EU-Nachhaltigkeitstaxonomie führt zu stärkeren Nachfrage nach Neubauten
Die EU-Nachhaltigkeitstaxonomie, besser bekannt unter dem Kürzel ESG wird am Immobilieninvestmentmarkt zu einer stärkeren Nachfrage nach Neubauten führen. Dies führt zu steigenden Preisen für Neubauimmobilien. Zu diesem Urteil kommt Savills in einem Beitrag seines gerade veröffentlichten Ausblicks auf den deutschen Immobilienmarkt. „Nach aktuellem Wissensstand lassen sich die ökologischen Kriterien der ESG-Regulatorik in Neubauten deutlich einfacher einhalten und vor allem auch belegen. Neben einer oftmals besseren Datenlage trägt hierzu auch der Fokus auf die Betriebsphase beim Aspekt der ökologischen Nachhaltigkeit bei. Da das Angebot an Neubauten nur träge reagieren kann und ohnehin limitiert ist, dürfte der Nachfrageanstieg in höheren Preisen resultieren. Währenddessen dürfte es zu einer Abwertung von Bestandsimmobilien kommen“, fasst Matti Schenk, Associate Research Germany bei Savills die Kernthese des Ausblicks zusammen.
Der von Savills erwartete Neubau-Fokus liefe einer klimaidealen Umsetzung des E im ESG entgegen. Die meisten Forschenden wie auch das Umweltbundesamt und die Deutsche Energie Agentur sind sich einig, dass nur über höhere Sanierungsquoten im Bestand die Klimaziele erreichbar sind. Neben den immer noch massiven Sanierungsbedarfen liegt dies auch an den hohen grauen Emissionen, die beim Neubau anfallen. So ist das Sanieren von Bestandsbauten fast ausnahmslos nachhaltiger als der Abriss und Neubau eines Gebäudes. „Die CO2-Emissionen während der Bauphase bzw. für die Produktion der Baustoffe machen einen erheblichen Anteil an allen Emissionen im Leben einer Immobilie aus“, berichtet Paul Mikolajczyk, Team Leader ESG Services bei Savills in Deutschland. „Trotzdem ist unserer Einschätzung nach nicht absehbar, dass die grauen Emissionen Eingang in die ESG-Kriterien finden.
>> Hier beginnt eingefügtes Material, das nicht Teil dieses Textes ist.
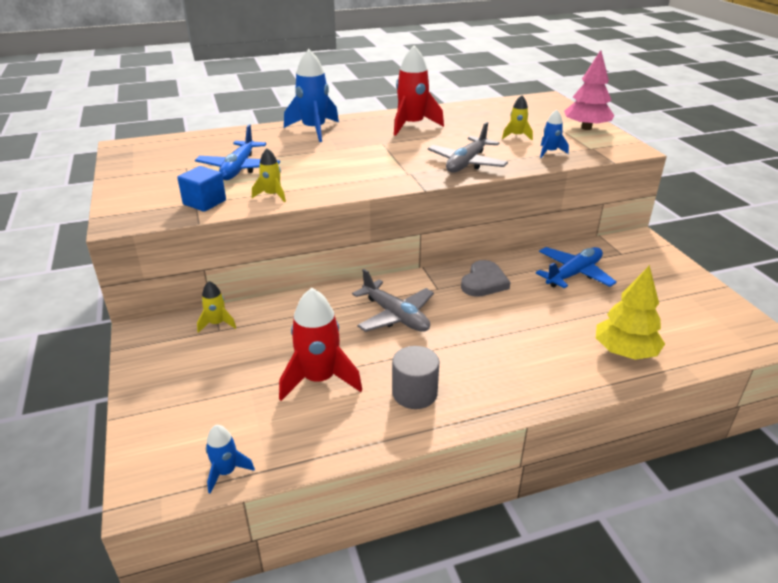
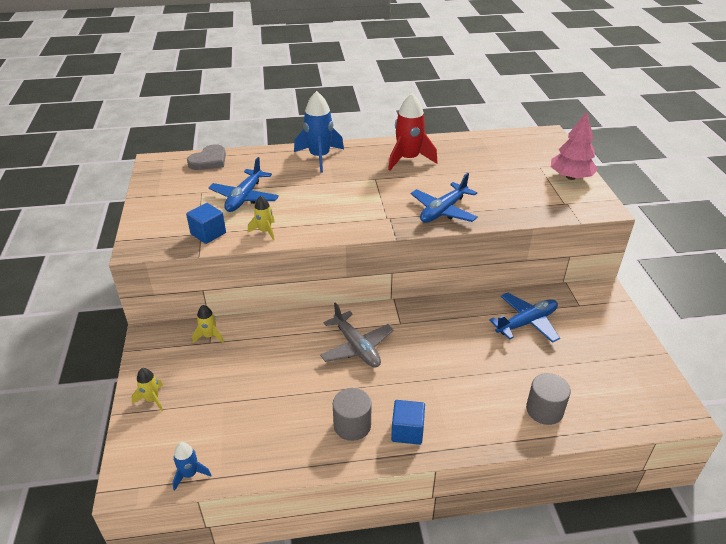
camera: 10 degrees right, 5 degrees up
red rocket [279,288,362,401] -> none
grey plane [428,122,508,173] -> blue plane [411,173,478,223]
grey heart [461,260,510,297] -> grey heart moved to [187,144,226,170]
yellow rocket [502,95,533,140] -> yellow rocket moved to [132,368,163,411]
blue rocket [540,109,569,158] -> none
yellow tree [596,265,665,360] -> grey cylinder [526,373,571,425]
none -> blue cube [391,400,425,445]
Da Neubauimmobilien während der Betriebsphase in aller Regel besser abschneiden als Bestandsbauten, erfüllen Neubauten die Kriterien zum E in ESG besser und stehen somit auch bei Investierenden im Fokus“, so Mikolajczyk. Während der Bieterwettstreit um die ESG-konformen Neubauten intensiver werden dürfte, werden Value-Add-Investierende Bestandsgebäude zu einem geringeren Preis einkaufen und diese Objekte anschließend auf ein ESG-konformes Niveau revitalisieren können, erwartet Savills.
Nach einer Phase eines sehr starken Neubaufokus und eines Rückzugs aus dem Bestand könnte laut Savills an den Märkten eine Phase der Ausdifferenzierung der Ankaufsprofile ESG-konformer Käufer:innen folgen. „Mit der Zeit werden ESG-konforme Investierende um eine Auseinandersetzung mit dem Bestand kaum herumkommen“, meint Schenk. Ausschlaggebend dafür wird die Angebotsknappheit bei Neubauten und das steigende Preisgefälle zwischen Neubau und Bestand sein. „Die Neubauraten an den deutschen Büromärkten lagen in den letzten zehn Jahren nur bei 1 % pro Jahr und ein deutlicher Anstieg des Neubauvolumens ist angesichts schon heute ausgereizter Kapazitäten in der Bauwirtschaft unwahrscheinlich. Dass sich die Nachfrage am Investmentmarkt mit Neubau bedienen lässt, erscheint daher ausgeschlossen“, so Schenk und fügt hinzu: „Je höher die Preise für Neubauten werden, desto lohnender dürfte zudem der Kauf von Bestandsbauten und deren Sanierung werden. Der Aufbau eines ESG-konformen Portfolios dauert auf diesem Weg zwar länger als über den Erwerb von Neubauten, die Kosten für eine solche Strategie werden aber wahrscheinlich deutlich geringer und die Renditen höher sein“. Langfristig könnten die Immobilieninvestmentmärkte so doch noch in Richtung einer klimaidealen Umsetzung des E im ESG umschwenken und Investierende Kapital in Bestandsaufwertungen umlenken.